Supplied data:
--- START ---

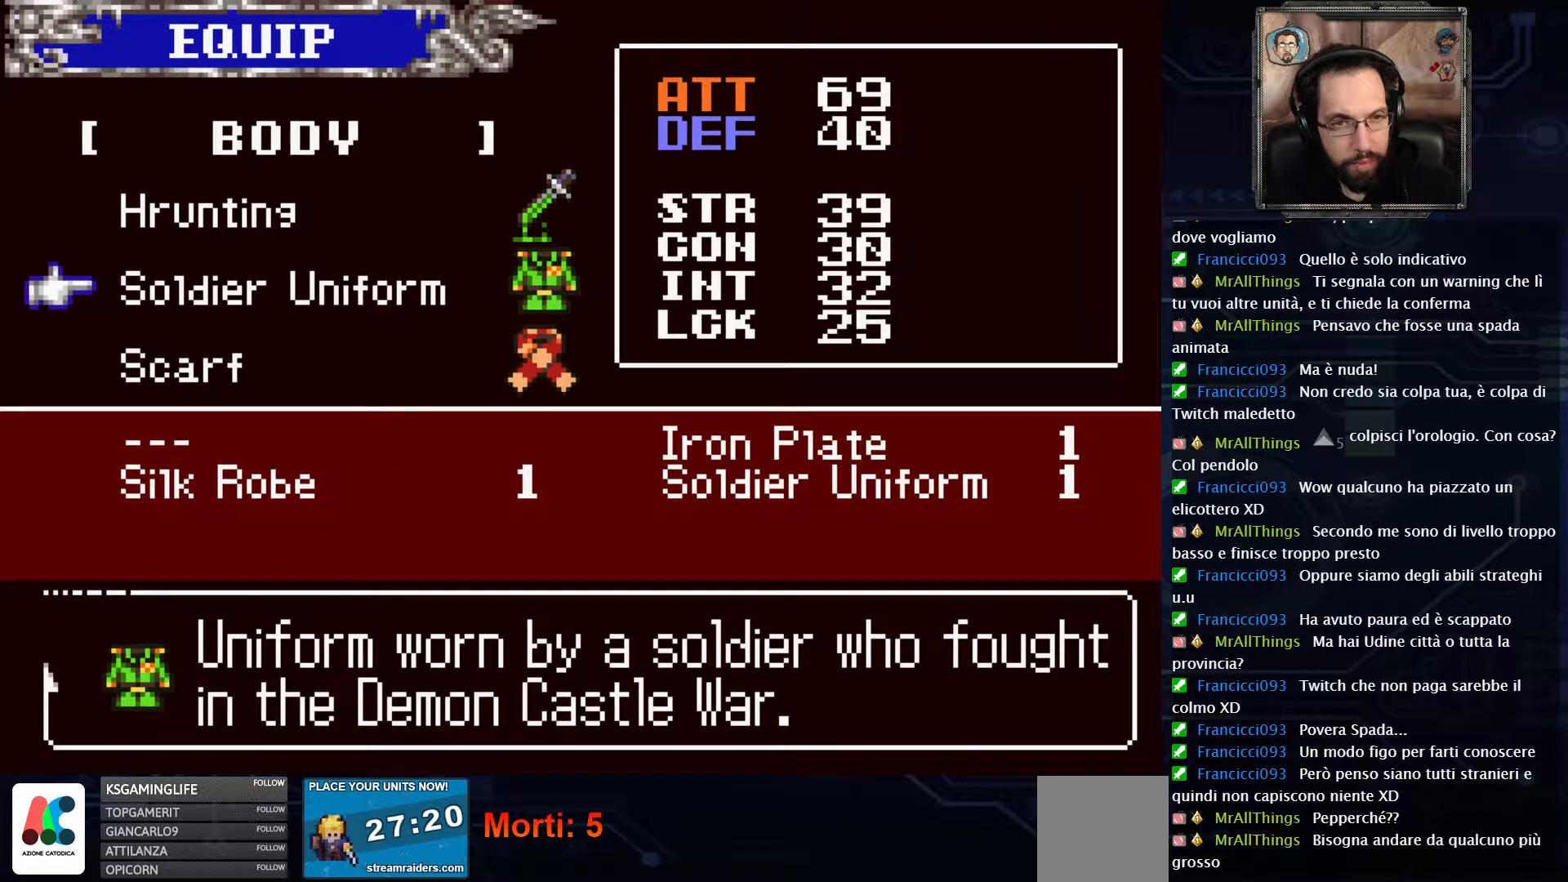
{"buttons": ["DPAD_UP"], "left_stick": "center", "right_stick": "center", "events": [[467, "DPAD_UP", "down"]]}
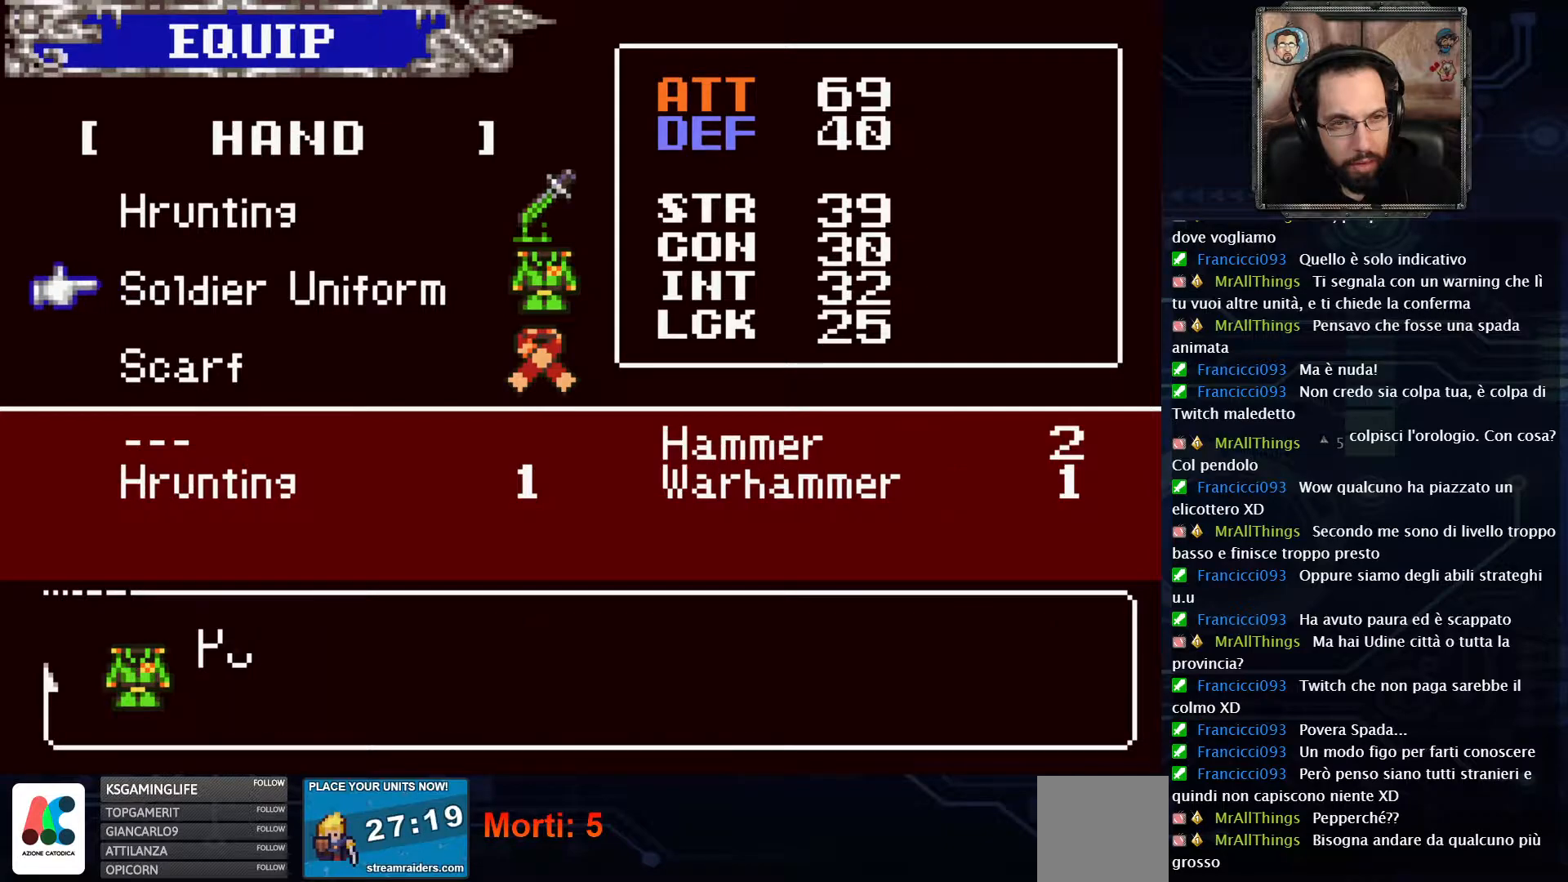
{"buttons": [], "left_stick": "center", "right_stick": "center", "events": [[83, "DPAD_UP", "up"]]}
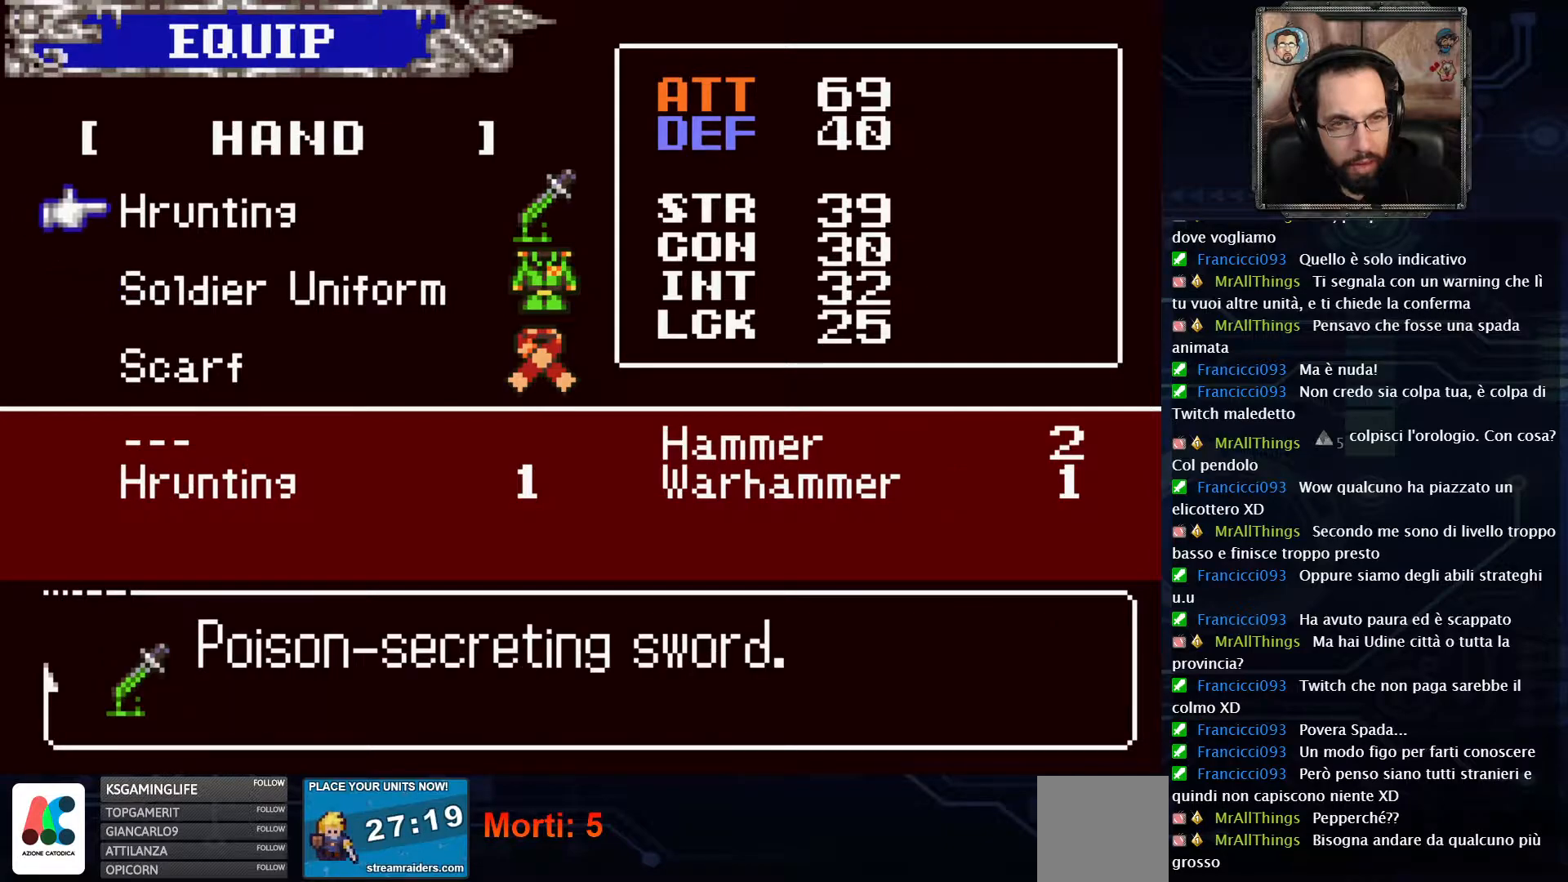
{"buttons": [], "left_stick": "center", "right_stick": "center", "events": []}
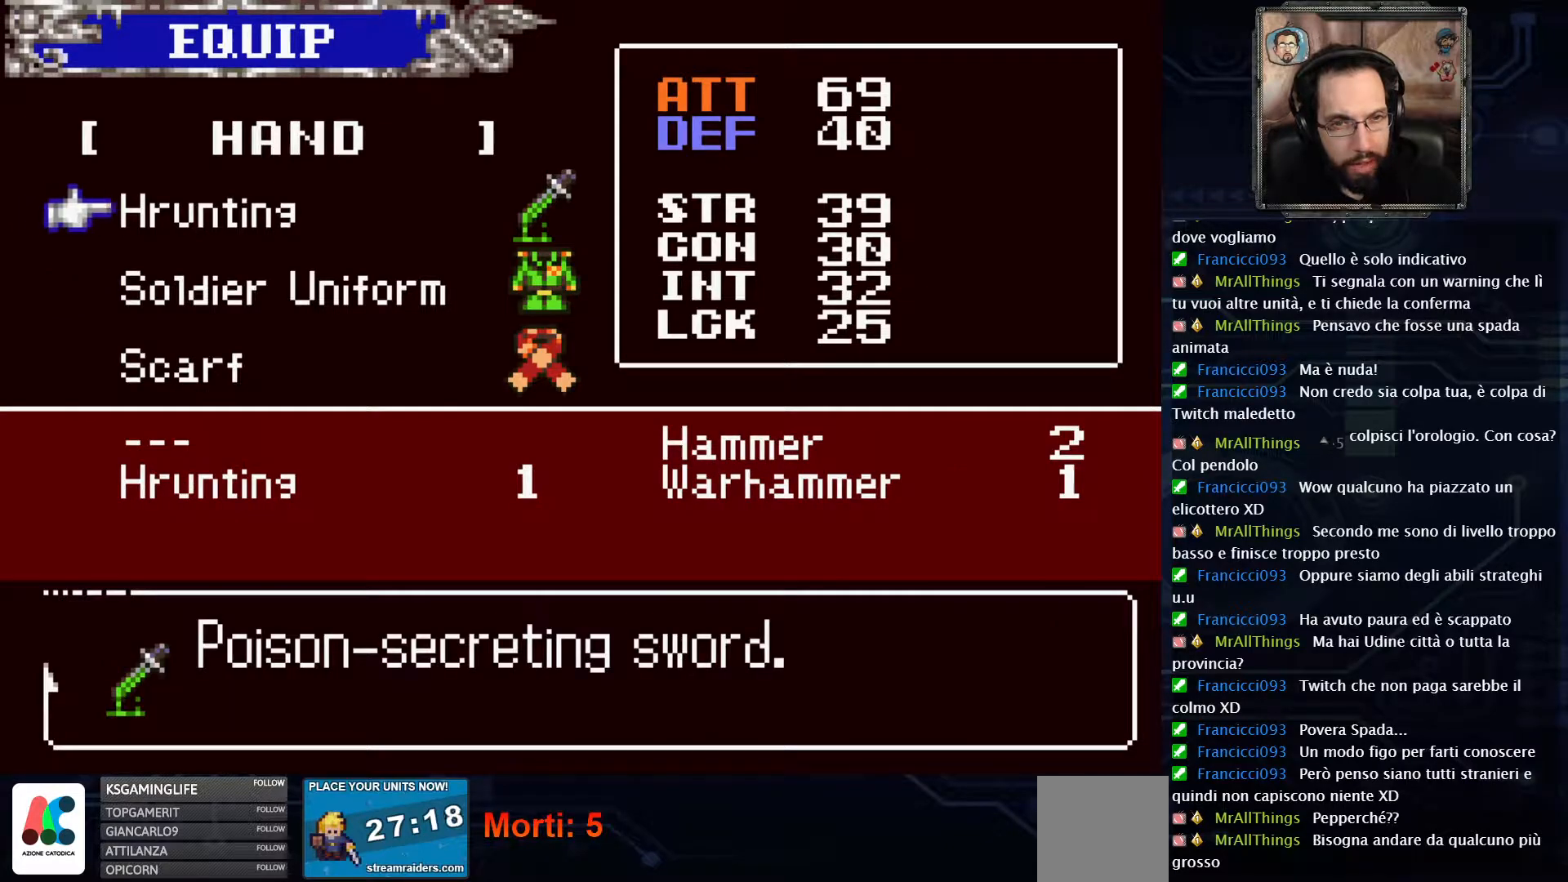
{"buttons": [], "left_stick": "center", "right_stick": "center", "events": []}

--- END ---

Directions: Word for word, write out the full listing, leaving the pictures aside.

Task result:
{"buttons": ["DPAD_UP"], "left_stick": "center", "right_stick": "center", "events": [[467, "DPAD_UP", "down"]]}
{"buttons": [], "left_stick": "center", "right_stick": "center", "events": [[83, "DPAD_UP", "up"]]}
{"buttons": [], "left_stick": "center", "right_stick": "center", "events": []}
{"buttons": [], "left_stick": "center", "right_stick": "center", "events": []}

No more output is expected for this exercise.